C’est avec le sentiment du devoir et par solidarité avec ses proches que nous tenons à contribuer à la recherche de la femme suspendue. Au-delà de cet acte de pure générosité, la direction de votre hôtel tient à exprimer sa solidarité avec toutes les femmes errantes et qui se sont, à un moment ou à un autre, égarées dans leur vie. On a beau être une entreprise lucrative, cela ne nous empêche pas d’avoir un cœur.
Le carrelage vert de sable aux grains doux râpe la forme de mes pieds, sculpte un à un chacun de mes orteils. Je pourrais marcher sur la lande comme ça pour une éternité… Mais déjà l’eau de la douche se fracasse violemment sur ma peau et je rougeoie sous le ciel, des éclairs du sol au plafond, orage d’été, impossible à régler, la température de l’eau est glacée.
Les gens sont là,
Ils pourraient y être pour toujours
Et puis d’un coup, ils n’y sont plus.
Un jour ou le lendemain,
Ils disparaissent.
C’est révoltant.
Je marche beaucoup mieux avec mes sandales de guerrière.
Je mettrai des chaussettes pour l’hiver,
Un peu comme si j’étais allemand.
Je devrais peut-être pousser jusqu’à l’Océan ?
Mais ce matin, c’est pour moi un peu trop grand.
Comme elle fatigue Irène,
Ça la réveille la nuit,
Elle ne sort plus avec les copines
Ni même avec Jean-Louis.
LE PLAFONNIER EST CASSÉ
IL N’Y A PAS DE TÉLÉPHONE
UN POSTER DE L’OCÉAN ABIMÉ, PAS ACCROCHÉ
POSÉ NÉGLIGEMMENT À MÊME LE SOL,
LE MÉNAGE N’A PAS ÉTÉ FAIT
IL Y A UNE VILAINE TACHE SUR LA MOQUETTE
UN COFFRE FERMÉ À CLEF,
MAIS PAS DE CLEF
Du point de vue anté-post-hypermoderne, il y a dans toutes les familles, une tante qui a raté sa vie. Aujourd’hui encore, ça peut arriver, question de destin individuel.
Je ne dis pas que je laisse indifférent non, je ne dirais pas ça, mais j’ai l’âme ridée par plus de cent millions d’années d’une quête désespérée.
Il y a peut-être un distributeur de boissons avec des sucreries dedans. Un jour, dans un distributeur comme ça, j’ai vu une pomme.
Quartier colline surplombant la ville,
Quartier vallonné avec ses terrasses bondées.

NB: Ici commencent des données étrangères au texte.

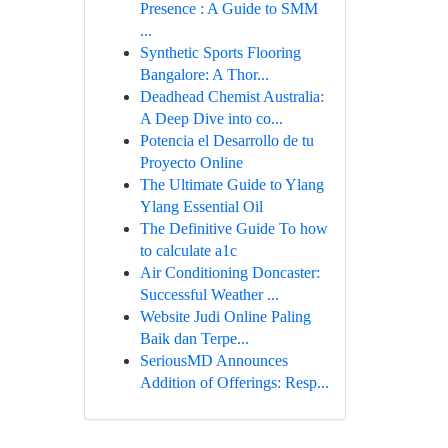
Presence : A Guide to SMM
...
Synthetic Sports Flooring
Bangalore: A Thor...
Deadhead Chemist Australia:
A Deep Dive into co...
Potencia el Desarrollo de tu
Proyecto Online
The Ultimate Guide to Ylang
Ylang Essential Oil
The Definitive Guide To how
to calculate a1c
Air Conditioning Doncaster:
Successful Weather ...
Website Judi Online Paling
Baik dan Terpe...
SeriousMD Announces
Addition of Offerings: Resp...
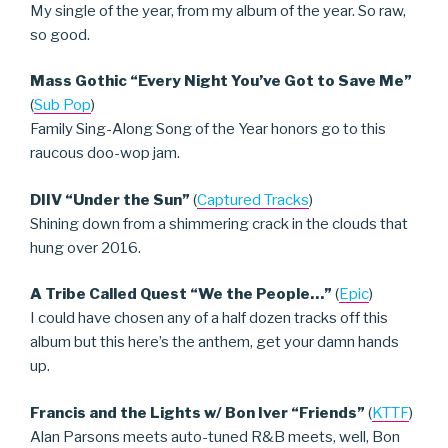
My single of the year, from my album of the year. So raw,
so good.
Mass Gothic “Every Night You’ve Got to Save Me”
(
Sub Pop
)
Family Sing-Along Song of the Year honors go to this
raucous doo-wop jam.
DIIV “Under the Sun”
(
Captured Tracks
)
Shining down from a shimmering crack in the clouds that
hung over 2016.
A Tribe Called Quest “We the People…”
(
Epic
)
I could have chosen any of a half dozen tracks off this
album but this here’s the anthem, get your damn hands
up.
Francis and the Lights w/ Bon Iver “Friends”
(
KTTF
)
Alan Parsons meets auto-tuned R&B meets, well, Bon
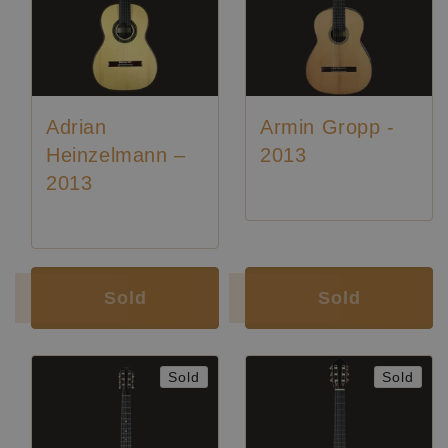
Adrian
Armin Gropp -
Heinzelmann –
2013
2013
Luthier:
Adrian Heinzelmann
Sold
Sold
Sold
Sold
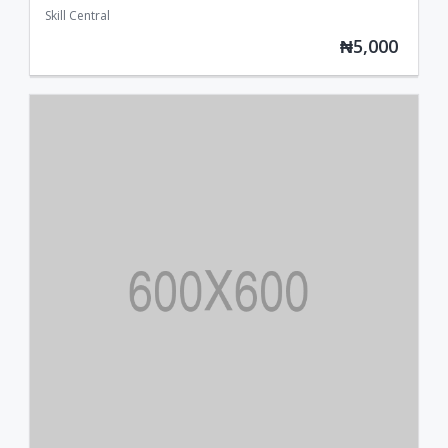
Skill Central
₦5,000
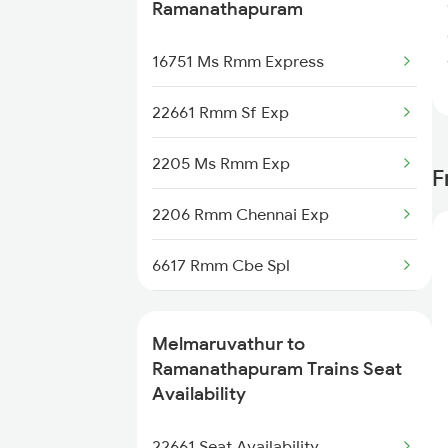
2634 Cape Ms Exp
Ramanathapuram
2663 Hwh Tpj Sf Spl
16751 Ms Rmm Express
2664 Tpj Hwh Exp
22661 Rmm Sf Exp
2665 Hwh Cape Spl
2205 Ms Rmm Exp
F
2666 Cape Hwh Spl
2206 Rmm Chennai Exp
2693 Ms Tn Exp
6617 Rmm Cbe Spl
2694 Tn Ms Exp
6618 Cbe Rmm Spl
Melmaruvathur to
12605 Pallavan Sf Exp
6733 Rmm Okha Festspl
Ramanathapuram Trains Seat
Availability
12606 Pallavan Sf Exp
6734 Rmm Festival Spl
22661 Seat Availability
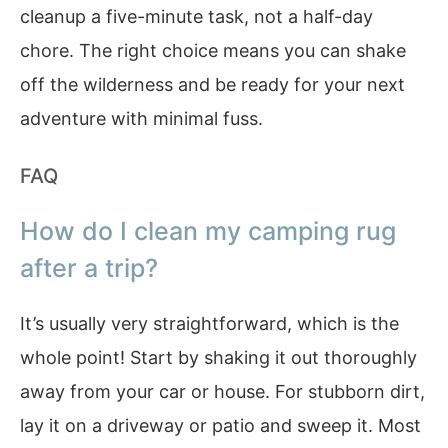
cleanup a five-minute task, not a half-day
chore. The right choice means you can shake
off the wilderness and be ready for your next
adventure with minimal fuss.
FAQ
How do I clean my camping rug
after a trip?
It’s usually very straightforward, which is the
whole point! Start by shaking it out thoroughly
away from your car or house. For stubborn dirt,
lay it on a driveway or patio and sweep it. Most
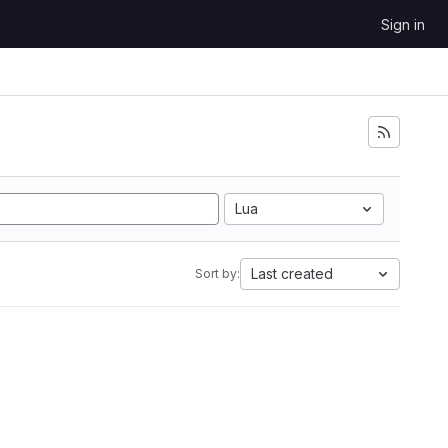
Sign in
Lua
Last created
Sort by:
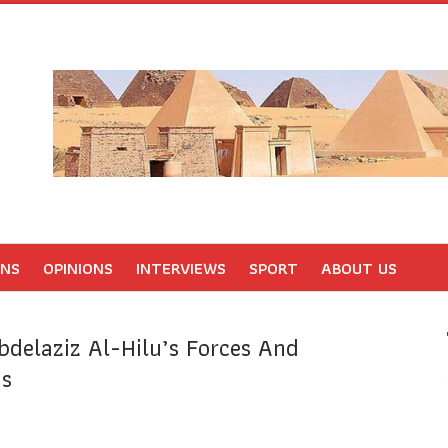
ONS
OPINIONS
INTERVIEWS
SPORT
ABOUT US
bdelaziz Al-Hilu’s Forces And
ns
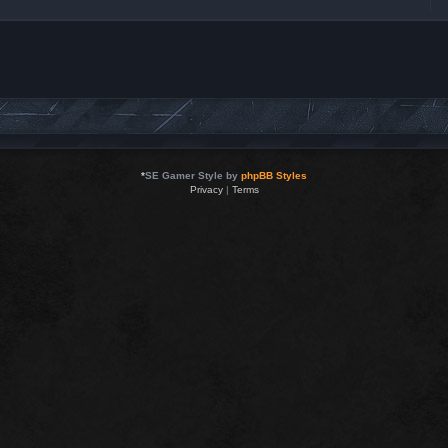
*
SE Gamer Style by
phpBB Styles
Privacy
|
Terms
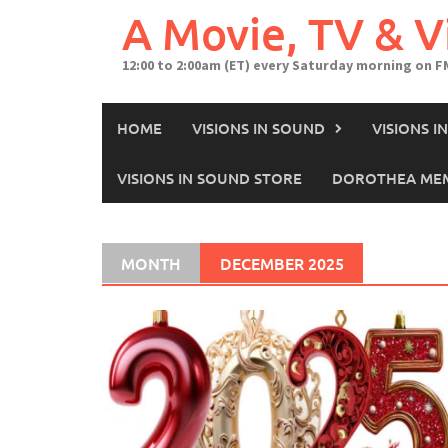
A Movie, TV & 
12:00 to 2:00am (ET) every Saturday morning on F
HOME
VISIONS IN SOUND
VISIONS 
VISIONS IN SOUND STORE
DOROTHEA MEM
MONTH
DECEMBER 2025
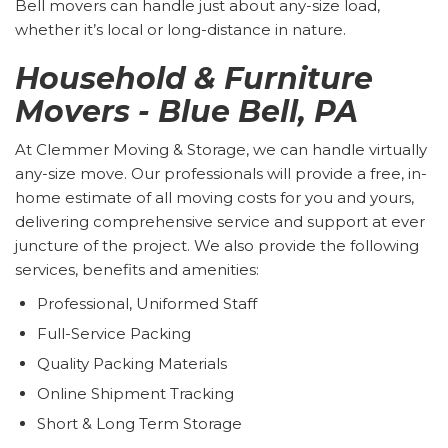
Bell movers can handle just about any-size load,
whether it’s local or long-distance in nature.
Household & Furniture
Movers - Blue Bell, PA
At Clemmer Moving & Storage, we can handle virtually
any-size move. Our professionals will provide a free, in-
home estimate of all moving costs for you and yours,
delivering comprehensive service and support at ever
juncture of the project. We also provide the following
services, benefits and amenities:
Professional, Uniformed Staff
Full-Service Packing
Quality Packing Materials
Online Shipment Tracking
Short & Long Term Storage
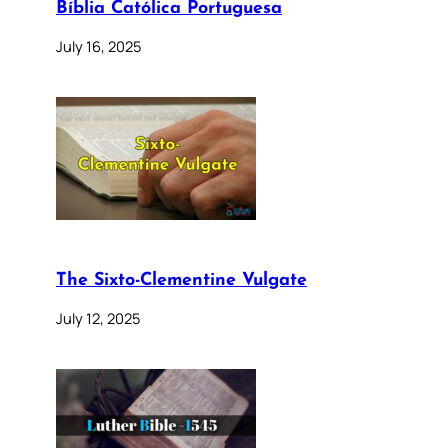
Bíblia Católica Portuguesa
July 16, 2025
The Sixto-Clementine Vulgate
July 12, 2025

Je marche seul et c’est vain.
Plus tard dans la nuit, à quatre heures trente du matin j’aurai vraiment faim, de ces faims qui vous trouent le ventre, pas juste l’estomac, de celles qui remontent par l’œsophage pour finir par vous grignoter le cerveau, de ces faims qui peuvent rendre fou.

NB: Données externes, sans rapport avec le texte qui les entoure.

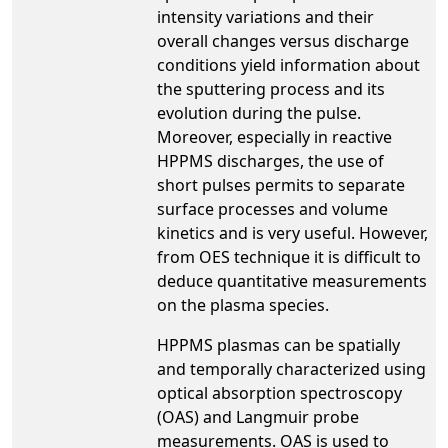
intensity variations and their
overall changes versus discharge
conditions yield information about
the sputtering process and its
evolution during the pulse.
Moreover, especially in reactive
HPPMS discharges, the use of
short pulses permits to separate
surface processes and volume
kinetics and is very useful. However,
from OES technique it is difficult to
deduce quantitative measurements
on the plasma species.
HPPMS plasmas can be spatially
and temporally characterized using
optical absorption spectroscopy
(OAS) and Langmuir probe
measurements. OAS is used to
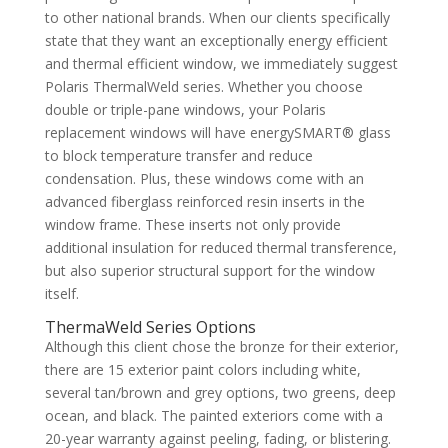
to other national brands. When our clients specifically
state that they want an exceptionally energy efficient
and thermal efficient window, we immediately suggest
Polaris ThermalWeld series. Whether you choose
double or triple-pane windows, your Polaris
replacement windows will have energySMART® glass
to block temperature transfer and reduce
condensation. Plus, these windows come with an
advanced fiberglass reinforced resin inserts in the
window frame. These inserts not only provide
additional insulation for reduced thermal transference,
but also superior structural support for the window
itself.
ThermaWeld Series Options
Although this client chose the bronze for their exterior,
there are 15 exterior paint colors including white,
several tan/brown and grey options, two greens, deep
ocean, and black. The painted exteriors come with a
20-year warranty against peeling, fading, or blistering.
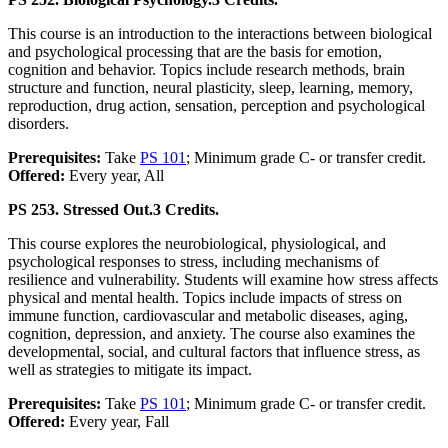
This course is an introduction to the interactions between biological
and psychological processing that are the basis for emotion,
cognition and behavior. Topics include research methods, brain
structure and function, neural plasticity, sleep, learning, memory,
reproduction, drug action, sensation, perception and psychological
disorders.
Prerequisites:
Take
PS 101
; Minimum grade C- or transfer credit.
Offered:
Every year, All
PS 253. Stressed Out.
3 Credits.
This course explores the neurobiological, physiological, and
psychological responses to stress, including mechanisms of
resilience and vulnerability. Students will examine how stress affects
physical and mental health. Topics include impacts of stress on
immune function, cardiovascular and metabolic diseases, aging,
cognition, depression, and anxiety. The course also examines the
developmental, social, and cultural factors that influence stress, as
well as strategies to mitigate its impact.
Prerequisites:
Take
PS 101
; Minimum grade C- or transfer credit.
Offered:
Every year, Fall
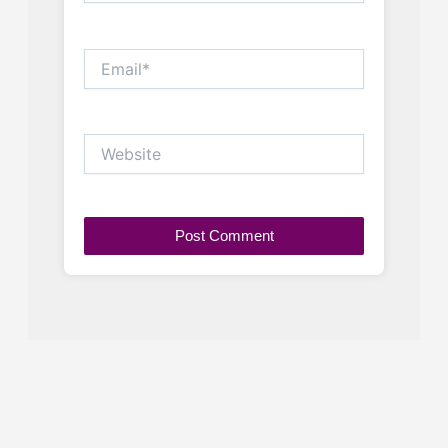
Email*
Website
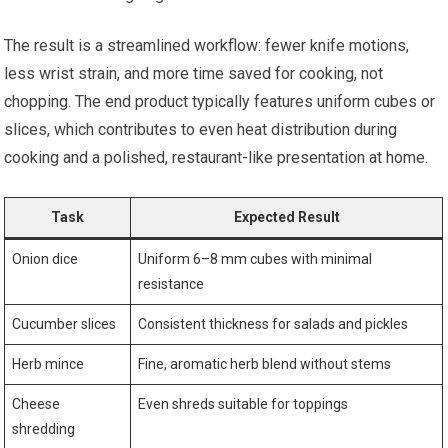
The result is a streamlined workflow: fewer knife motions,
less wrist strain, and more time saved for cooking, not
chopping. The end product typically features uniform cubes or
slices, which contributes to even heat distribution during
cooking and a polished, restaurant-like presentation at home.
Task
Expected Result
Onion dice
Uniform 6–8 mm cubes with minimal
resistance
Cucumber slices
Consistent thickness for salads and pickles
Herb mince
Fine, aromatic herb blend without stems
Cheese
Even shreds suitable for toppings
shredding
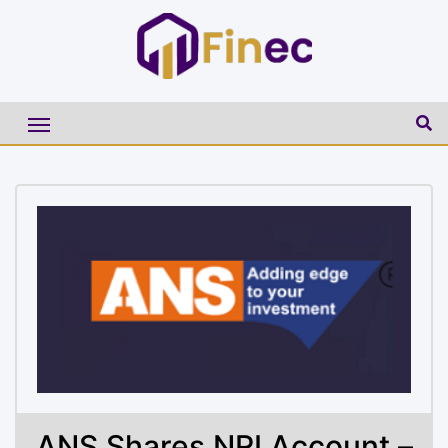
ANS Shares NRI Account –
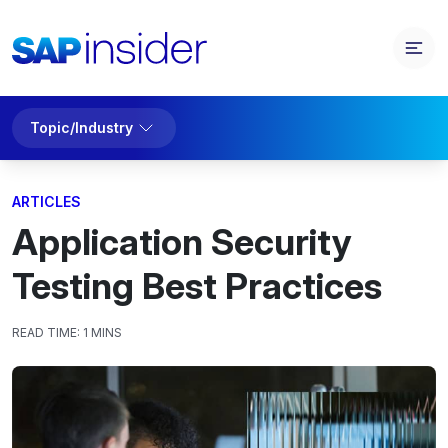
Topic/Industry
ARTICLES
Application Security
Testing Best Practices
READ TIME:
1 MINS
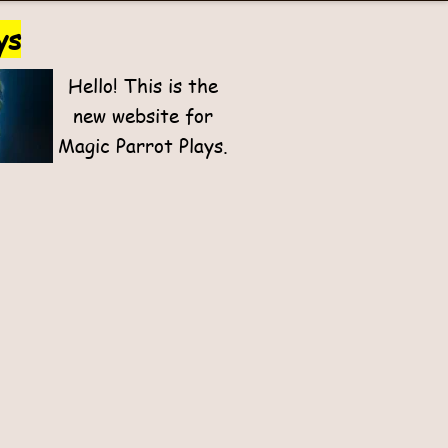
ys
Hello! This is the
new website for
Magic Parrot Plays.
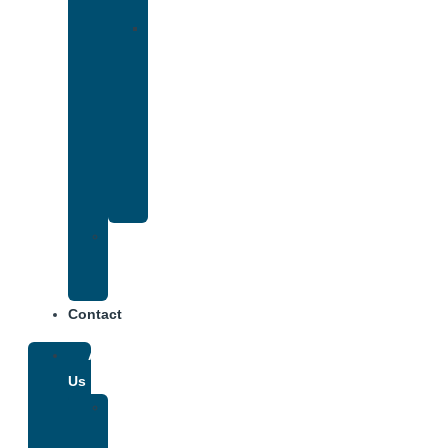
Insurance
Drug
and
Alcohol
Rehab
That
Accepts
Anthem
Insurance
Treatment
Center
Fees
Contact
About
Us
Our
Team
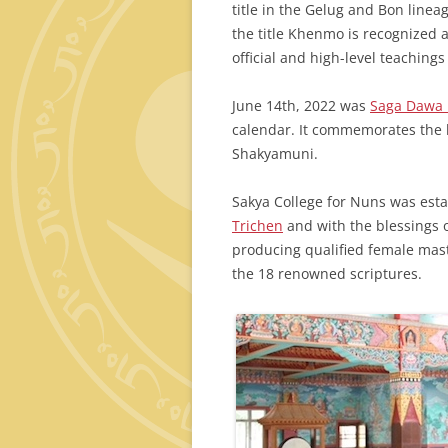
title in the Gelug and Bon linea
the title Khenmo is recognized 
official and high-level teachings
June 14th, 2022 was
Saga Dawa
calendar. It commemorates the 
Shakyamuni.
Sakya College for Nuns was est
Trichen
and with the blessings o
producing qualified female mas
the 18 renowned scriptures.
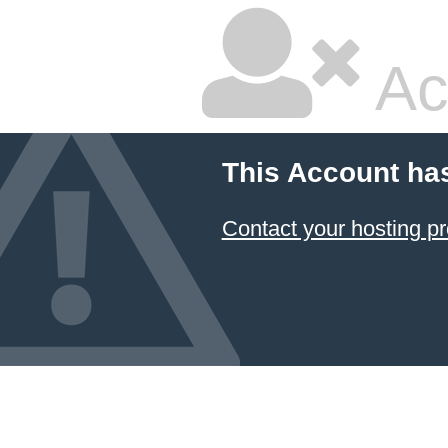
Ac
This Account ha
Contact your hosting pr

Rideau du soir qui s’affaisse brutalement sur la fenêtre de mon arrivée – point de départ.
Je voudrais vider mon sac, me mettre en quête, m’installer, sortir, trouver des indices, interroger, rencontrer, manger, boire, me doucher, baiser ?
La chambre sent le rance, mais elle a une grande fenêtre.
La poussière n’a pas été faite depuis un moment, même moi je le vois.
Il y a une vilaine tache sur la moquette, juste là, au pied du lit.
Ça y est, je suis installé dans la chambre 708.
Ça n’a pas été une mince affaire.
Je suis venu dans cet hôtel pour cette chambre-là.
Je ne suis pas venu que pour ça.
À quoi elle tenait cette femme-là, pour être si bien suspendue que ça ? À quoi elle tenait, je ne sais pas.
La nuit est mauve et je ne dors pas, j’ai oublié la douceur.
Chambre sur rue… Je n’en voulais pas.